→ What the task requires
Go over the records and copy every line with the string "Imputation".

→ Data records

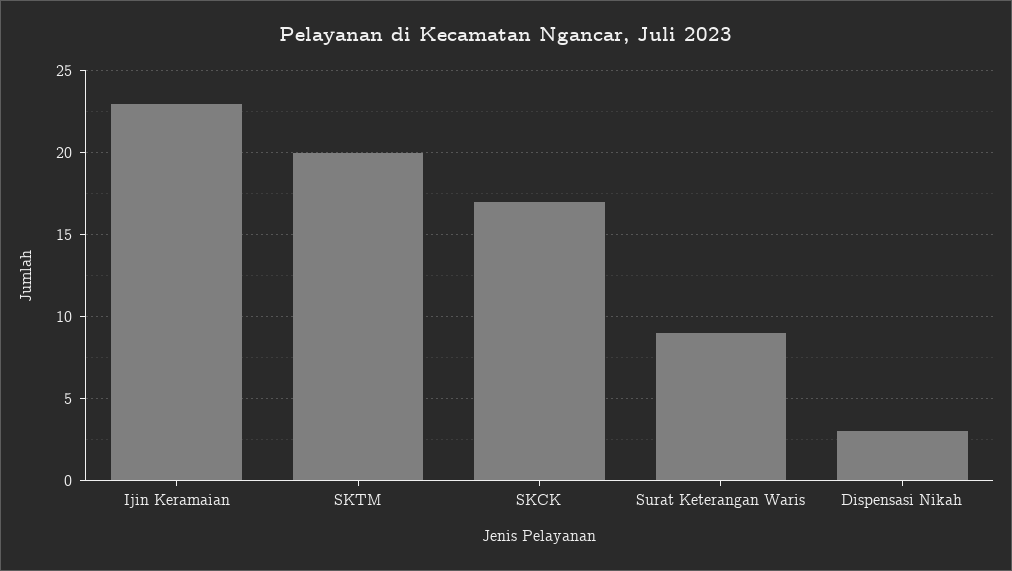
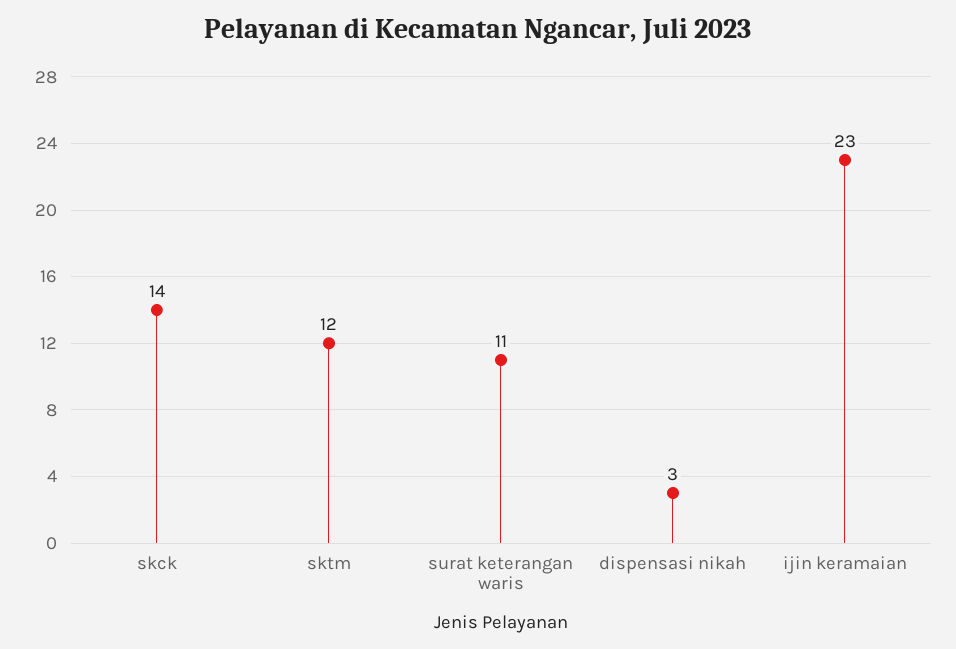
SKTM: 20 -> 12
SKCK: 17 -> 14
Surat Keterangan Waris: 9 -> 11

---

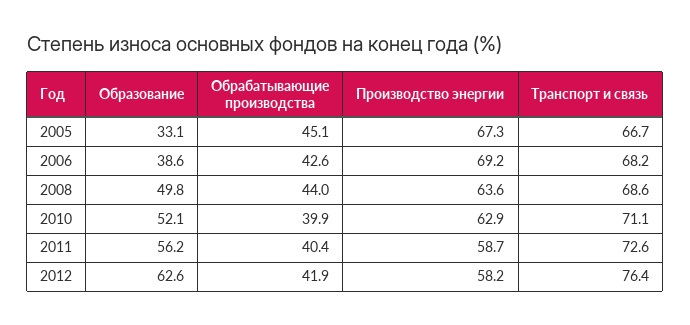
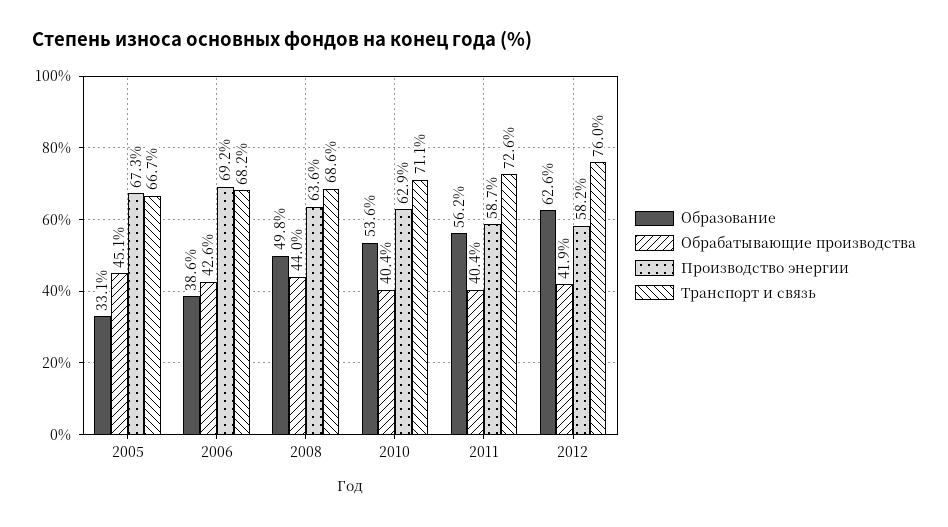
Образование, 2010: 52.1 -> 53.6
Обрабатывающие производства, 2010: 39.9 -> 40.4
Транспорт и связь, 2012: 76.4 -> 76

==

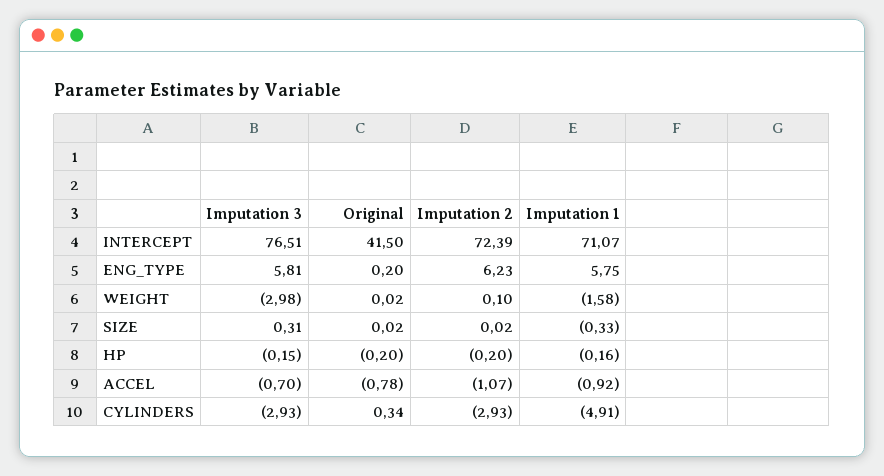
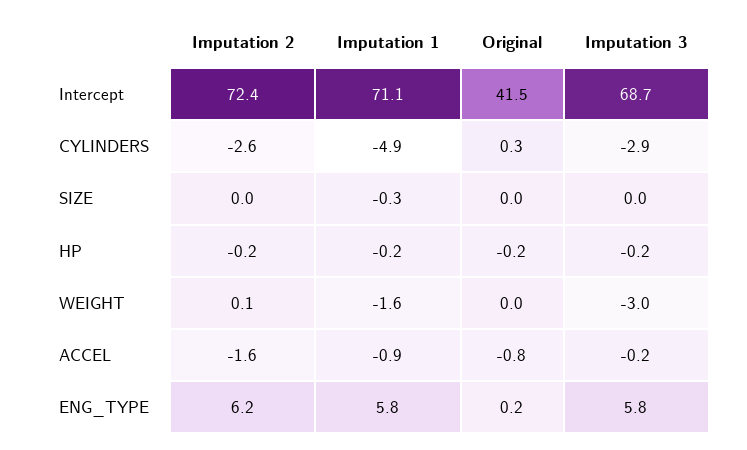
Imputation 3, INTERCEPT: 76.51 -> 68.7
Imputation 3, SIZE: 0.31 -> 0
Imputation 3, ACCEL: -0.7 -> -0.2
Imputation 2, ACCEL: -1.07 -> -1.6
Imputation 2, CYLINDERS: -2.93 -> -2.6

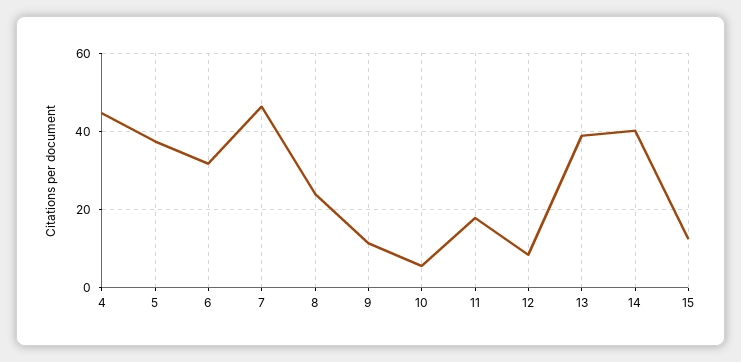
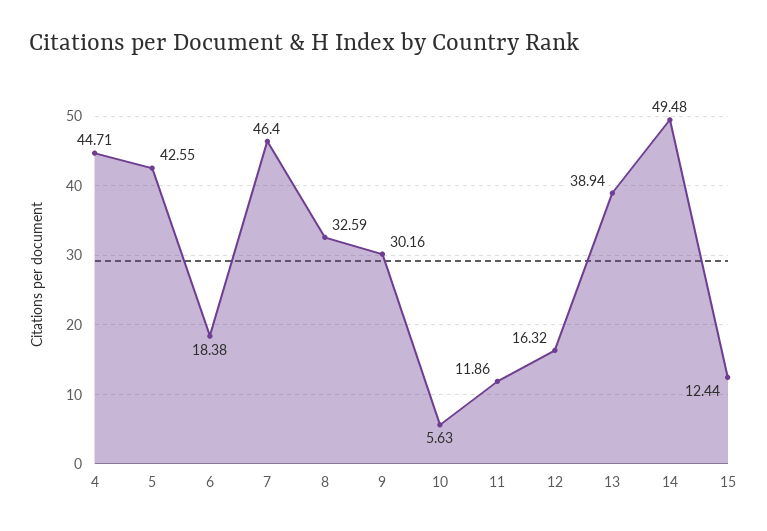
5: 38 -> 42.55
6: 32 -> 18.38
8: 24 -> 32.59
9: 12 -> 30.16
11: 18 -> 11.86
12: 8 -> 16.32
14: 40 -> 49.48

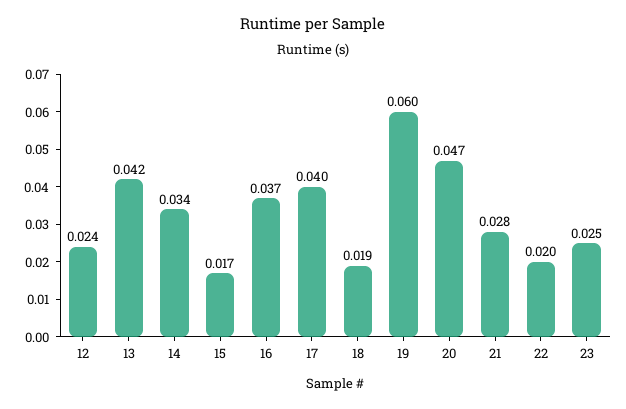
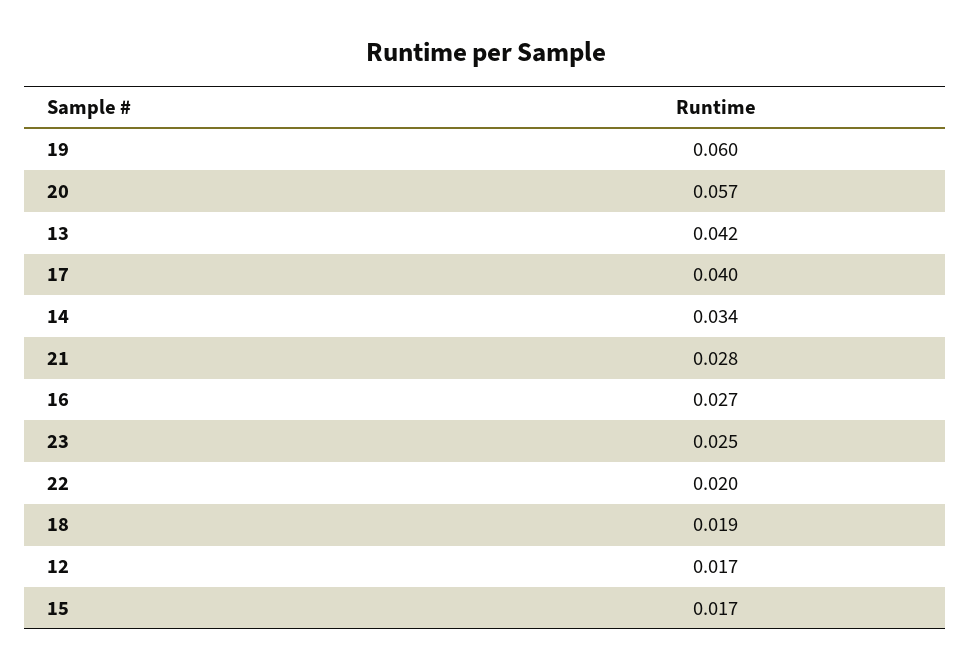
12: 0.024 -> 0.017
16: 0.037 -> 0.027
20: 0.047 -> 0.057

→ Task output
Imputation 3, INTERCEPT: 76.51 -> 68.7
Imputation 3, SIZE: 0.31 -> 0
Imputation 3, ACCEL: -0.7 -> -0.2
Imputation 2, ACCEL: -1.07 -> -1.6
Imputation 2, CYLINDERS: -2.93 -> -2.6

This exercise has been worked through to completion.